# "Get a better live sound" thread



## b3n (Oct 1, 2008)

Thought this might be a useful topic for many of us (myself included, obviously ) who are trying to improve the overall sound of their band in a live situation.

Obviously a lot of this depends on the soung guy and the equipment/PA etc, but there's surely a lot a band can do to improve matters.

Seeing as I'm the one asking the question, I don't really have any tips to post, but if you do, please share


----------



## telecaster90 (Oct 1, 2008)

Make sure you have plenty of mids in your guitar tone. Your rig might sound great in your bedroom with the mids scooped, but when you go to play live, you'll disappear into the mix. With my lead channel, I have the mids boosted instead of the volume boosted and while it isn't physically louder, the sound cuts through because of the frequency.


----------



## WarriorOfMetal (Oct 1, 2008)

also turn down the bass on the guitar a bit if you tend to use a lot, and the same with the gain.

if you have more than one guitarist, make sure the amps are on opposite sides of the stage for a wider stereo spread.


to improve sound quality in your practice room, try not to put the guitar or bass in a corner.

try to make your speakers so that they point at your ears as much as possible...this way, you can EQ so that the mic and the people standing right in the path of your amp will hear something that sounds decent, instead of hearing some tinny and harsh sound because you set the amp with the speakers pointed at your knees.


----------



## Elysian (Oct 1, 2008)

a lot of the time, the best way to improve your sound is have a guitar playing friend who you can trust to help you with your tone stand in the audience, and play him some riffs... or if you have 2 guitar players, do the same, using the other guitar player... thats how i used to get my live sound, and it always worked pretty well.


----------



## auxioluck (Oct 1, 2008)

Yeah definitely add the mids. I always add mids live. I also prefer having my amps mic'd. Cuts back on feedback, and I think gives a more pure tone. I usually cut treble back as well, as it can get pretty unbearable for the audience at higher volumes.


----------



## b3n (Oct 3, 2008)

All good stuff, thanks 



auxioluck said:


> I also prefer having my amps mic'd. Cuts back on feedback, and I think gives a more pure tone.

Questions |
**A)** Set out the text of the rows below as a numbered list, skipping blank lines and leaving the pictures out.
**B)** Pick up the thread about getting a better live sound where it stops and write what comes next.

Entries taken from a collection
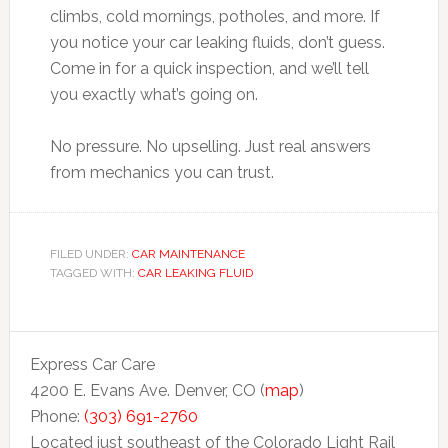
climbs, cold mornings, potholes, and more. If
you notice your car leaking fluids, don’t guess.
Come in for a quick inspection, and we’ll tell
you exactly what’s going on.
No pressure. No upselling. Just real answers
from mechanics you can trust.
FILED UNDER:
CAR MAINTENANCE
TAGGED WITH:
CAR LEAKING FLUID
Express Car Care
4200 E. Evans Ave. Denver, CO (
map
)
Phone:
(303) 691-2760
Located just southeast of the Colorado Light Rail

Results |
**A)**
1. climbs, cold mornings, potholes, and more. If
2. you notice your car leaking fluids, don’t guess.
3. Come in for a quick inspection, and we’ll tell
4. you exactly what’s going on.
5. No pressure. No upselling. Just real answers
6. from mechanics you can trust.
7. FILED UNDER:
8. CAR MAINTENANCE
9. TAGGED WITH:
10. CAR LEAKING FLUID
11. Express Car Care
12. 4200 E. Evans Ave. Denver, CO (
13. map
14. )
15. Phone:
16. (303) 691-2760
17. Located just southeast of the Colorado Light Rail

**B)**
Yeah feedback is a problem we've been having a fair bit of... Despite having mic'd amps, I tell the sound guy I can't hear myself through the monitors and his response it "just turn up your amp" 

Funnily enough, we got the desk recording from that gig and my guitar was WAY too loud.


----------



## 7 Dying Trees (Oct 3, 2008)

Mids, mids, mids, mids. Same thing also is do not use too much gain, always listen to your guitar sound at speaker level, and try and let the bassist breathe, ie, don't overuse bass as it'll sound like mud.

ALso, get the guitar sounds to complement each other, and not fight for the same spots.

Make the guitar sound tight, it'll add more punch to the live sound.

Lead patches need a boost, about 3-6dB or the like (with 6dB being a bit extreme) so that the notes cut through and people can herar them. Also, don't put too much delay on either, but enough to smooth it out if you like that thing.

Basically, don't scoop the sound, son't use shitloads of gain on the rythm sound and don't overtreble it (ie make it too harsh). Also, you find that with a sound with a good dollop of mids in it that the amp suddenly becomes a fuckton louder than you thought it was...


----------



## 7 Dying Trees (Oct 3, 2008)

Oh, another tip, don't rely on monitors, rely on knowing that you can play and sound good without hearing yourself well. As long as everyone locks in with the drums and know what they're doing it should be fine, as monitors are more often that not a bit shitty.

Plus, you may as well get on with it and play rather than wasting time trying to sort out monitor wedges. The only guy that really needs them is the singer and drummer, and possibly andyone that is sending guitar and or bass straight to the PA


----------



## petereanima (Oct 3, 2008)

auxioluck said:


> I usually cut treble back as well, as it can get pretty unbearable for the audience at higher volumes.



VERY good point. most of the times the amp is miced with a SM57 (or equivalent), which adds a lot of treble, so dialing in the amp darker = more balanced sound for the audience.


----------



## Kronpox (Oct 3, 2008)

b3n said:


> Yeah feedback is a problem we've been having a fair bit of... Despite having mic'd amps, I tell the sound guy I can't hear myself through the monitors and his response it "just turn up your amp"
> 
> Funnily enough, we got the desk recording from that gig and my guitar was WAY too loud.



Without being there I'd hazard to guess that he was telling you to turn up your amp because at the board he had you pinned as hard as you could go without clipping, but your tone just wasn't cutting through. This would be why your guitar was loud as hell off of the desk recording. 

I find the only real difference between a good live tone and a good recording tone is that live you have to consider that you're pushing your amp loud as hell, so the Fletcher-Munson curve takes more of an effect which generally translates into really harsh treble and woofy bass. This is then made even worse by a quick-and-dirty mic placement job. I like Elysian's idea of having someone stand in the house and tell you about your tone. You could also switch off with this guy and have him play your rig and you can hear for yourself how your tone is getting through.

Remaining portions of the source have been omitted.